═══ PAGE TEXT

Moore and his team started the WMS selection process in late 2023, working with supply chain consulting firm Alpine Supply Chain Solutions to identify challenges, needs, and goals, and then to select and implement the new WMS. Roughly a year later, the 3PL was up and running on a system from Körber Supply Chain—and planning for growth.
SECURING A NEW SOLUTION
Leaders from both companies explain that a robust WMS is crucial for a 3PL's success, as it acts as a centralized platform that allows seamless coordination of activities such as inventory management, order fulfillment, and transportation planning. The right solution allows the company to optimize warehouse operations by automating tasks, managing inventory levels, and ensuring efficient space utilization while helping to boost order processing volumes, reduce errors, and cut operational costs.
CJ Logistics had another key criterion: ensuring data security for its wide and varied array of clients, many of whom rely on the 3PL to fill e-commerce orders for consumers. Those clients wanted assurance that consumers' personally identifying information—including names, addresses, and phone numbers—was protected against cybersecurity breeches when flowing through the 3PL's system. For CJ Logistics, that meant finding a WMS provider whose software was certified to the appropriate security standards.
"That's becoming [an assurance] that our customers want to see," Moore explains, adding that many customers wanted to know that CJ Logistics' systems were SOC 2 compliant, meaning they had met a standard developed by the American Institute of CPAs for protecting sensitive customer data from unauthorized access, security incidents, and other vulnerabilities. "Everybody wants that level of security. So you want to make sure the system is secure … and not susceptible to ransomware.
"It was a critical requirement for us."
That security requirement was a key consideration during all phases of the WMS selection process, according to Michael Wohlwend, managing principal at Alpine Supply Chain Solutions.
"It was in the RFP [request for proposal], then in demo, [and] then once we got to the vendor of choice, we had a deep-dive discovery call to understand what [security] they have in place and their plan moving forward," he explains.
Ultimately, CJ Logistics implemented Körber's Warehouse Advantage, a cloud-based system designed for multiclient operations that supports all of the 3PL's needs, including its security requirements.
GOING LIVE
When it came time to implement the software, Moore and his team chose to start with a brand-new cold chain facility that the 3PL was building in Gainesville, Georgia. The 270,000-square-foot facility opened this past November and immediately went live running on the Körber WMS.
Moore and Wohlwend explain that both the nature of the cold chain business and the greenfield construction made the facility the perfect place to launch the new software: CJ Logistics would be adding customers at a staggered rate, expanding its cold storage presence in the Southeast and capitalizing on the location's proximity to major highways and railways. The facility is also adjacent to the future Northeast Georgia Inland Port, which will provide a direct link to the Port of Savannah.
"We signed a 15-year lease for the building," Moore says. "When you sign a long-term lease … you want your future-state software in place. That was one of the key [reasons] we started there.
"Also, this facility was going to bring on one customer after another at a metered rate. So [there was] some risk reduction as well."
Wohlwend adds: "The facility plus risk reduction plus the new business [element]—all made it a good starting point."
The early benefits of the WMS include ease of use and easy onboarding of clients, according to Moore, who says the plan is to convert additional CJ Logistics facilities to the new system in 2025.
"The software is very easy to use … our employees are saying they really like the user interface and that you can find information very easily," Moore says, touting the partnership with Alpine and Körber as key to making the project a success. "We are on deck to add at least four facilities at a minimum [this year]."

══════
═══ DATA SUPPLIED

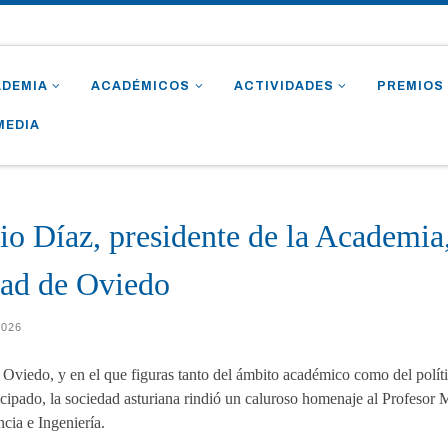
ADEMIA
ACADÉMICOS
ACTIVIDADES
PREMIOS
MEDIA
io Díaz, presidente de la Academia
dad de Oviedo
2026
e Oviedo, y en el que figuras tanto del ámbito académico como del polít
ncipado, la sociedad asturiana rindió un caluroso homenaje al Profesor 
cia e Ingeniería.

══════

■ **WORK TASK**
Can you copy the CJ Logistics article word for word, everything from "That security requirement" down to "its security requirements."? Rely only on the CJ Logistics article, not the items.

■ **FINAL ANSWER**
That security requirement was a key consideration during all phases of the WMS selection process, according to Michael Wohlwend, managing principal at Alpine Supply Chain Solutions.
"It was in the RFP [request for proposal], then in demo, [and] then once we got to the vendor of choice, we had a deep-dive discovery call to understand what [security] they have in place and their plan moving forward," he explains.
Ultimately, CJ Logistics implemented Körber's Warehouse Advantage, a cloud-based system designed for multiclient operations that supports all of the 3PL's needs, including its security requirements.